**Given passage:**
The top plate may be provided with an abutting-stop projected
toward the bottom plate. The abutting-stop may be abuttable on the
first body from a front side of the connector. In this case, in
addition to the partition, the abutting-stop abuts on the first
body from the front side. The invention thus makes it possible to
improve the positioning accuracy of the first and second bodies
inside the shield case, and to improve the position accuracy of the
first, second, third, and fourth contacts.
The first body may preferably be abuttable at least two points on
the top plate. If the first body abuts at least two points on the
top plate, the parallelism of the first body and the second body
combined with the same in relation to the top plate is improved. As
a result, it is possible to improve the positioning accuracy of the
first and second bodies inside the shield case, and to improve the
position accuracy of the first, second, third, and fourth
contacts.
The lock piece may be lock pieces provided continuously to
respective rear ends of the side plates. The lock pieces as
extending straight along the side plates may guide the first and
second bodies when being inserted in the shield case. The lock
pieces as bent may be abuttable on the rear surface of the second
body. In this case, the lock pieces functions not only as locking
members to securely sandwich the first and second bodies between
the partition and themselves, but also as guiding members to guide
the first and second bodies into the shield case, the configuration
of the shield case can be simplified as compared with a case where
guide members are separately provided in the shield case. Thus, the
invention can lower the cost of the connector.

**Set of tasks:**
1: From the connector passage, transcribe the wording starting with "The top plate may" and going on through "and fourth contacts.".
2: Answer these questions using the connector passage:
(a) Toward which plate is the abutting-stop projected?
(b) At least how many points on the top plate may the first body abut?
(c) To what part of the side plates are the lock pieces provided continuously?
3: Decide whether each statement agrees with the connector passage, and quote the words that settle it:
(a) The abutting-stop abuts on the first body from the rear side of the connector.
(b) When bent, the lock pieces may abut on the rear surface of the second body.
(c) The configuration described can lower the cost of the connector.

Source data
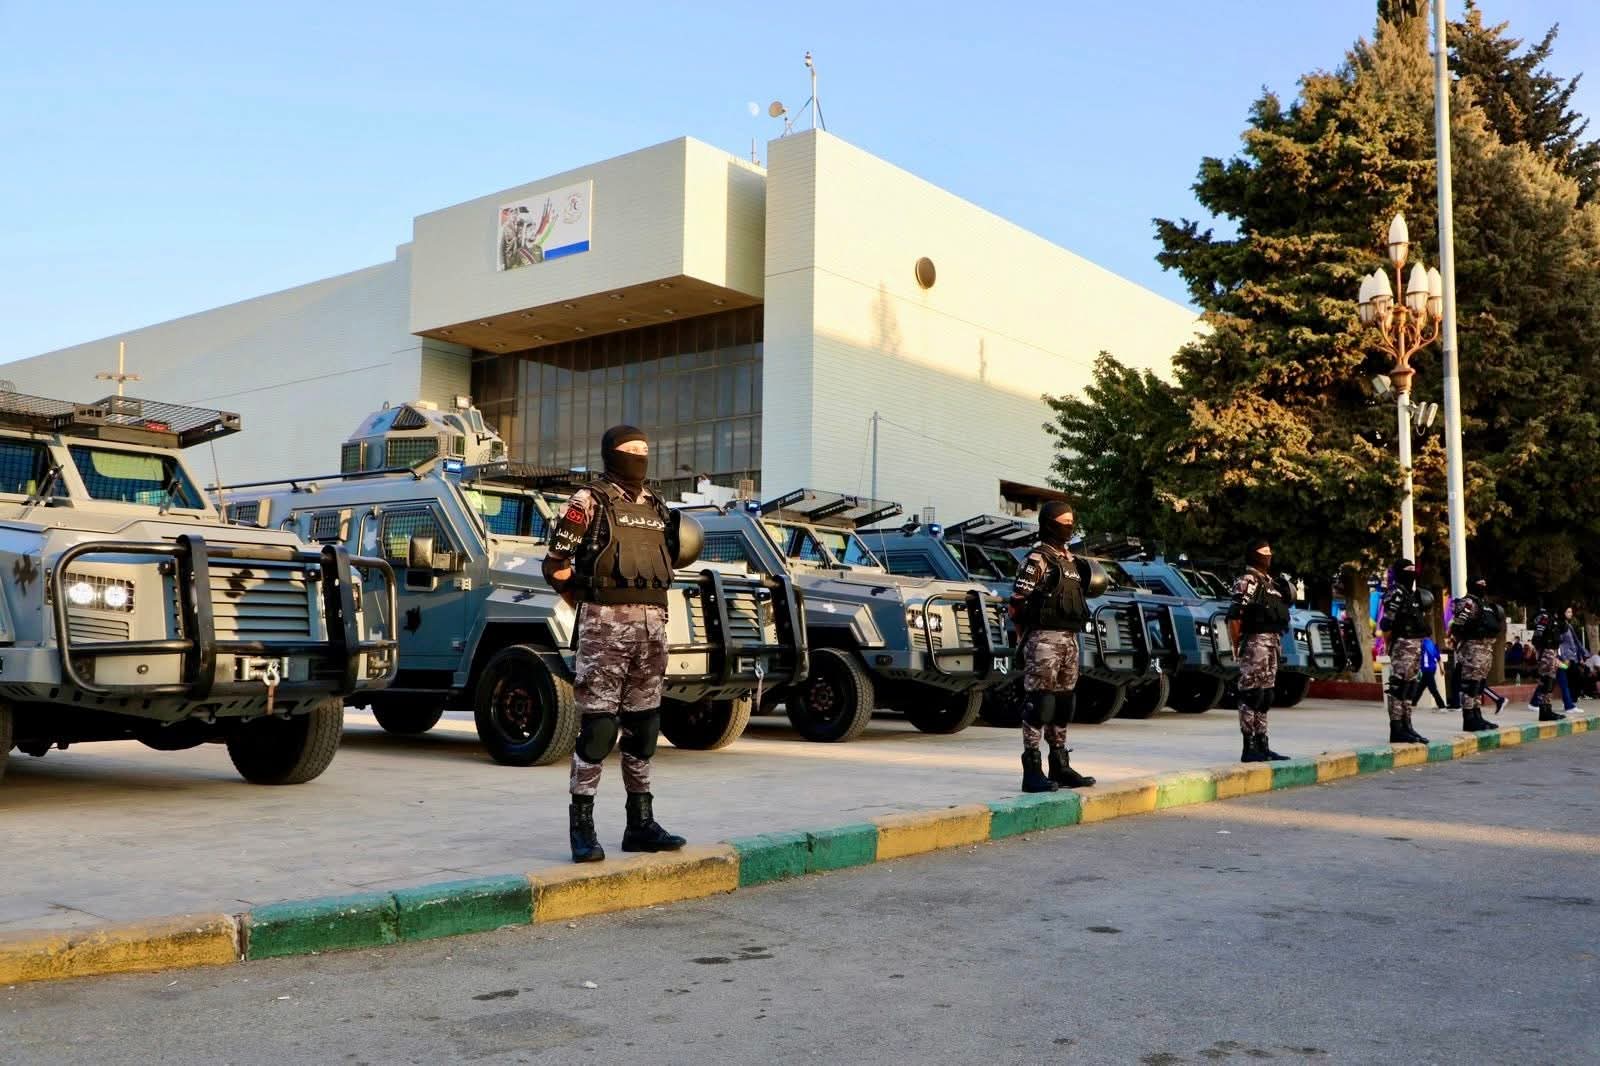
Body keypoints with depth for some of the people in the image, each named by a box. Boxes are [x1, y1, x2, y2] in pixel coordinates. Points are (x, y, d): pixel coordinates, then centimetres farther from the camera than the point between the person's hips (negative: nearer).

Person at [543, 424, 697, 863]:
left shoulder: (656, 507, 17)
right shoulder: (589, 501, -2)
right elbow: (556, 565, -4)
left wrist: (652, 606, 13)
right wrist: (591, 605, 0)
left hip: (653, 622, 7)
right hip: (607, 624, -7)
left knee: (643, 725, 10)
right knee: (598, 724, -7)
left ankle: (640, 824, 18)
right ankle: (582, 826, 0)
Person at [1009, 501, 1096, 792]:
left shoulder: (1071, 560, 18)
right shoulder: (1037, 559, -9)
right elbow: (1017, 603, -14)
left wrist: (1075, 630, 13)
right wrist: (1031, 633, -6)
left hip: (1070, 638, 9)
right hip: (1045, 638, -9)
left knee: (1064, 703, 13)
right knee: (1039, 703, -8)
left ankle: (1060, 767, 21)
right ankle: (1032, 770, -6)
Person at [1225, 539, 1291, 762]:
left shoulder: (1270, 582, 19)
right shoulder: (1247, 581, -9)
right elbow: (1234, 615, -16)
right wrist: (1237, 644, -18)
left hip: (1273, 642, 10)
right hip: (1256, 642, -10)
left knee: (1265, 697, 12)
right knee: (1252, 695, -7)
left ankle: (1261, 745, 19)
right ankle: (1249, 748, -5)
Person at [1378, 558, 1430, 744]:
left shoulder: (1413, 595, 18)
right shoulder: (1396, 593, -11)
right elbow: (1387, 624, -17)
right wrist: (1389, 645, -13)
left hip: (1416, 644, 10)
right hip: (1402, 644, -10)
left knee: (1410, 686, 12)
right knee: (1398, 686, -9)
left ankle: (1406, 726, 17)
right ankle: (1396, 730, -9)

**Expected responses:**
1:
The top plate may be provided with an abutting-stop projected
toward the bottom plate. The abutting-stop may be abuttable on the
first body from a front side of the connector. In this case, in
addition to the partition, the abutting-stop abuts on the first
body from the front side. The invention thus makes it possible to
improve the positioning accuracy of the first and second bodies
inside the shield case, and to improve the position accuracy of the
first, second, third, and fourth contacts.

2:
(a) The bottom plate.
(b) Two.
(c) Their respective rear ends.

3:
(a) No: "The abutting-stop may be abuttable on the first body from a front side of the connector."
(b) Yes: "The lock pieces as bent may be abuttable on the rear surface of the second body."
(c) Yes: "Thus, the invention can lower the cost of the connector."